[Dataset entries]
BEGIN

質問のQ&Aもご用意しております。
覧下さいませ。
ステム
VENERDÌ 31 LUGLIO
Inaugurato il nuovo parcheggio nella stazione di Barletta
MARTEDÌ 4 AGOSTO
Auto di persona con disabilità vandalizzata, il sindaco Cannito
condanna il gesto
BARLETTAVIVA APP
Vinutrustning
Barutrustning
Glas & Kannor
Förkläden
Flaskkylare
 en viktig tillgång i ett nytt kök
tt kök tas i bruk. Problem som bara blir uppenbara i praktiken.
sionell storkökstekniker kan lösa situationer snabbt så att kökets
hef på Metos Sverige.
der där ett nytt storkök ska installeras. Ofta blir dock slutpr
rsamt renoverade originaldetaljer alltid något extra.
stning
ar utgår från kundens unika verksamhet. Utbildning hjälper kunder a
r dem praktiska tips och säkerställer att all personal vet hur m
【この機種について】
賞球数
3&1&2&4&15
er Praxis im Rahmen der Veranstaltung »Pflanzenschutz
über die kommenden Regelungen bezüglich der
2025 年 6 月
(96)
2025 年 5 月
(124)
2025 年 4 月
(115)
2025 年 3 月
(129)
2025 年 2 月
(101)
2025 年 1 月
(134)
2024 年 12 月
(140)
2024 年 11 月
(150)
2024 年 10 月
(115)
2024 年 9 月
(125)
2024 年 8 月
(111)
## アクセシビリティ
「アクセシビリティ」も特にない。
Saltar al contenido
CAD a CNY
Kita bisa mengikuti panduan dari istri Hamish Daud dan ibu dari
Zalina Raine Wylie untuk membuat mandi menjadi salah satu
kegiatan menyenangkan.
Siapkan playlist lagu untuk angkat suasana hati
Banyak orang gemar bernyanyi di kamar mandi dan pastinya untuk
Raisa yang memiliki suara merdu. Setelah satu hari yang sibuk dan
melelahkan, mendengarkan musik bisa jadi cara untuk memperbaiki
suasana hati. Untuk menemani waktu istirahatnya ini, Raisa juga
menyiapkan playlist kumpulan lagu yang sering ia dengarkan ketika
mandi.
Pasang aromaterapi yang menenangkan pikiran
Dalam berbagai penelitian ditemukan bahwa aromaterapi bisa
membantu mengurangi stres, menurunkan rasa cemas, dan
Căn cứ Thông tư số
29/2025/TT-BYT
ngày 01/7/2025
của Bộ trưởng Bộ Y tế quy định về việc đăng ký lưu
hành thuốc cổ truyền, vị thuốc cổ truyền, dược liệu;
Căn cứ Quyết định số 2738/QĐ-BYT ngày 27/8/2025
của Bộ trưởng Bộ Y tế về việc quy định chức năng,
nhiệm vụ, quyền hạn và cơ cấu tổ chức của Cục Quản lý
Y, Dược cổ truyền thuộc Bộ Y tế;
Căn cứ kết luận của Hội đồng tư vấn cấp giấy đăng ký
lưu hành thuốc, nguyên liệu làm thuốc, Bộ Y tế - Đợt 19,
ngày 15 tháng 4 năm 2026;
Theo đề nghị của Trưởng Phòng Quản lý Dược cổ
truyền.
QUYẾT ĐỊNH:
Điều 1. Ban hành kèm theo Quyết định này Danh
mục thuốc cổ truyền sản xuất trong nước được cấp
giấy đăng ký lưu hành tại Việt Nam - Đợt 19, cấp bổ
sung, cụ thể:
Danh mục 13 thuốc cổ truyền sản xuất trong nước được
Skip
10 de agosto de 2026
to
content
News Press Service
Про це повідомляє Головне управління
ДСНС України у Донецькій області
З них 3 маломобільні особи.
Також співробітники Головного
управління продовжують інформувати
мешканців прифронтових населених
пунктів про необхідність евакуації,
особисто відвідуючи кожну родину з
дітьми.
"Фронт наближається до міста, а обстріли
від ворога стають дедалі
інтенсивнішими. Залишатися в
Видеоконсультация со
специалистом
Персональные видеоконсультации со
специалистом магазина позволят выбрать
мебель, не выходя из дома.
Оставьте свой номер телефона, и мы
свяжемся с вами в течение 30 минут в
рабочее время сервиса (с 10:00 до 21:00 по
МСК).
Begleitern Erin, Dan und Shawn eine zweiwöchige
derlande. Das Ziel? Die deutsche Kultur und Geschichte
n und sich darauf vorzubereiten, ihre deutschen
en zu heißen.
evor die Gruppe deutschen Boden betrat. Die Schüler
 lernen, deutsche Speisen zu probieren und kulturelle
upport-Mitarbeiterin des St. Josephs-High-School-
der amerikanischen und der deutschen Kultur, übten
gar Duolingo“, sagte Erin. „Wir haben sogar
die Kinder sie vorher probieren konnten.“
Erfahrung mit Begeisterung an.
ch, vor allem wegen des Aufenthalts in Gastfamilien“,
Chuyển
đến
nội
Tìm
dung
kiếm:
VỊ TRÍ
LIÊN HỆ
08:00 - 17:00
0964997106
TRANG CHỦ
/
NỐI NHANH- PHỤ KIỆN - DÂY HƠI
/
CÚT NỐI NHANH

END

Every line of the data above that includes "специалистом" should be listed.

**RESULT FOR THIS TASK**
специалистом
специалистом магазина позволят выбрать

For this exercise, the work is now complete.